The Long History of the Gold-Silver Ratio
For centuries, the gold to silver ratio has remained steady and meaningful. In ancient times, the value of one unit of gold was often equal to around 10 to 15 units of silver. In some periods, the ratio was even lower, such as 1 to 3 or 1 to 9. (see the image below)

This balance between the two metals stayed within a close range for a long time, reflecting how both were seen as money and held equal importance in trade and reserves.
The Rise of the Modern Ratio
Things began to change when global financial systems moved to the gold standard. Silver could not keep pace with the demand for gold during that time. As gold became the preferred choice for reserves, silver slowly lost its monetary role and turned into more of an industrial metal. Today, the gold to silver ratio stands around 1 to 86, a major shift from historical levels. This means that one ounce of gold is worth 86 ounces of silver, showing how far silver has fallen in comparison.
The Role of Central Banks and Speculation
In the modern era, central banks around the world have continued to accumulate gold as a reserve asset, but almost none have shown interest in silver. While there have been occasional reports—like the Saudi Arabian central bank showing interest in silver—no major official move has been made. Silver remains largely speculative, with traders and investors hoping for a big move. Some people have even tried to corner the silver market in the past, but such efforts have never truly changed its long-term value trend.
Why Silver Remains Risky
The ratio has hovered between 79 and 80 for the last few years, though it once dropped to as low as 16 in the 1960s. Many silver enthusiasts believe that such a fall could happen again, but that seems unlikely unless silver becomes part of official reserves. For now, silver is driven by private investors, not governments. Unlike gold, it does not have a guaranteed demand from central banks. Silver can rise sharply, but when it falls, it often takes decades to recover. This makes silver a much riskier metal to hold for the long term.

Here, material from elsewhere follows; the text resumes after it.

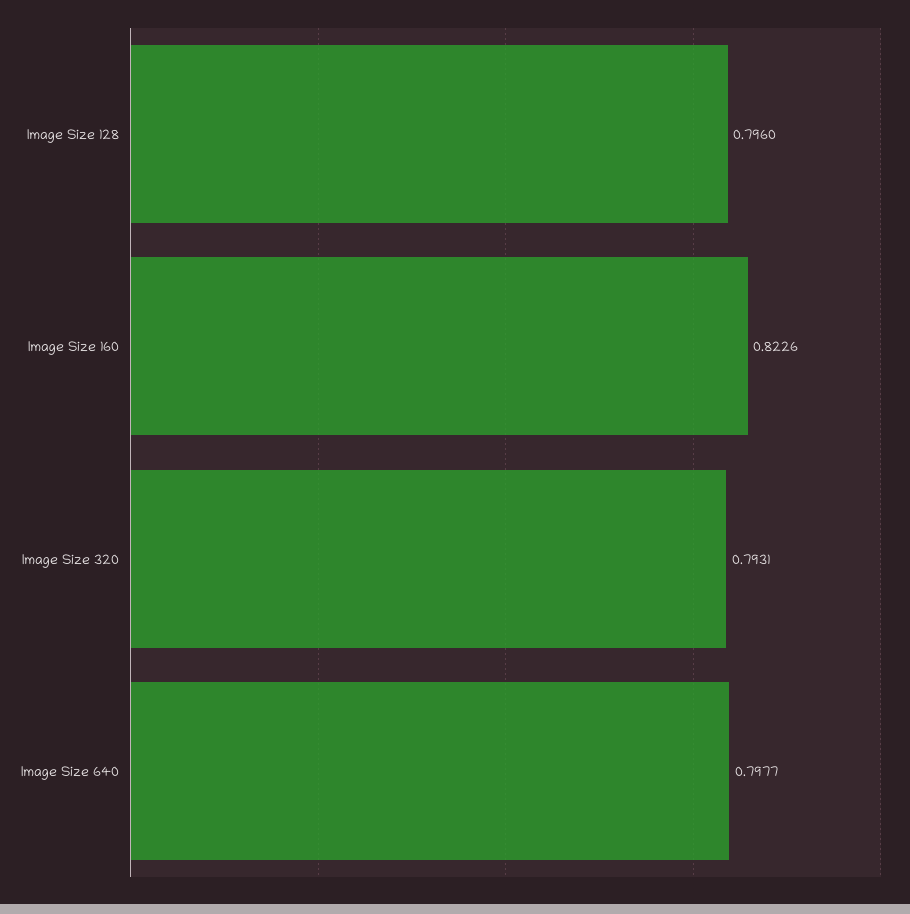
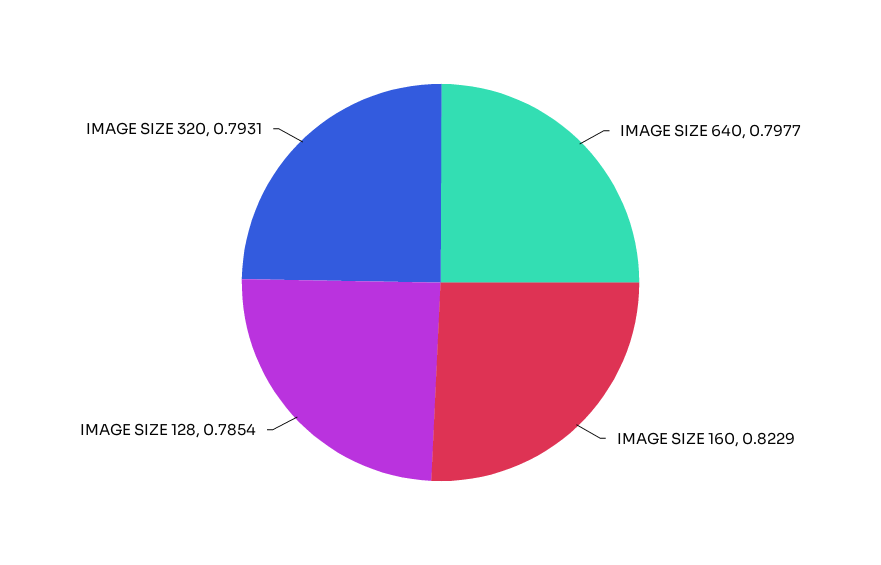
Image Size 128: 0.796 -> 0.7854
Image Size 160: 0.8226 -> 0.8229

Gold Still Shines Brighter
Gold, on the other hand, remains a safer and steadier investment. It continues to be held by central banks, and its value is supported by global confidence. While silver may perform well during certain times, gold usually has stronger fundamentals. If the current shortage of precious metals continues, both metals may rise—but gold is more likely to remain stable while silver could see wild swings.
A Word of Caution
The global silver market is in a fragile state. Any imbalance in supply and demand could lead to sudden price shocks, similar to how crude oil once went negative when buyers disappeared. A collapse in any metal exchange could create chaos in prices. That is why investors need to be cautious with silver and avoid getting carried away by sudden rallies. Gold remains the more dependable metal to invest in during uncertain times.